Understanding the house edge
It is true that casinos make a profit with every bet players make. It is also true that casinos pay off bets at lower than the actual odds. This is known as the house advantage or house edge. Knowing how the house edge works against a player is crucial when one's goal is to hit the jackpot.
The amount of money required to play a single game or round in relation to the house edge is called Expected Value or EV. EV is the average outcome which is determined by taking the average amount bet and multiplying it against the number of Hands Per Hour or HPH and multiplied by the House Edge. Based on this formula, players can compute the actual EV of every hour regardless of any game played. The amount then shown is what it would cost a player to play games with a negative expectation or games with house edges.

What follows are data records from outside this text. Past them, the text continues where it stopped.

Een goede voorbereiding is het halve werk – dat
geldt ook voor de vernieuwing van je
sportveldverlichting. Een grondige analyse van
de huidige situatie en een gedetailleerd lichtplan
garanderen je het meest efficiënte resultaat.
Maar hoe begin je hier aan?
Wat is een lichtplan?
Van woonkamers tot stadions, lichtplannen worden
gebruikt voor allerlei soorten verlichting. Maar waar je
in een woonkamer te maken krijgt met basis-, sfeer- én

Taking a $5 bet, the computation would be as follows:
Roulette: $5 x 50 HPH x 5.26 = $13.15 Craps: $5 x 30 HPH x 1.4 = $ 2.10 Caribbean Stud : $5 x 40 HPH x 5.3 = $10.60 BlackJack: $5 x 60 HPH x 0.5 = $ 1.50
With the figures above, in the case of blackjack, it shows a $1.50 loss. Players would sweat that they had lost more than that amount on the game tables so how is this possible?
Mathematicians point to the law of Standard Deviation. Taking the example of a coin that is flipped 100 times. The chances of the coin turning up heads or tails are 50/50. However it doesn't mean that the first flips is always tails or always heads. Perhaps most of the time, tails would get more flips that the heads. The amount of times that the coin does not confirm to the allowed number of flips per side is called the standard deviation.
A player can be one deviation away for the EV by an estimated 65% and within two different deviations 94% of the time.
Standard Deviation is measured in this manner. SD = 1.1 divided by the square root of the number of hands played.
In a play of 100 hands taking the square root of 100 is 10. It is then divided by 1.1 and then by 10 and it would total up with 11% or 11 units (11% of 100 hands). If a player plays with $5 per hand, one unit would equal also $5. The standard deviation would then be $55.
In the house edge, players would always lose more than winning. The best bet for any person who has a hard time understanding the mathematical computations of the SD and EV would be to watch ones bankroll.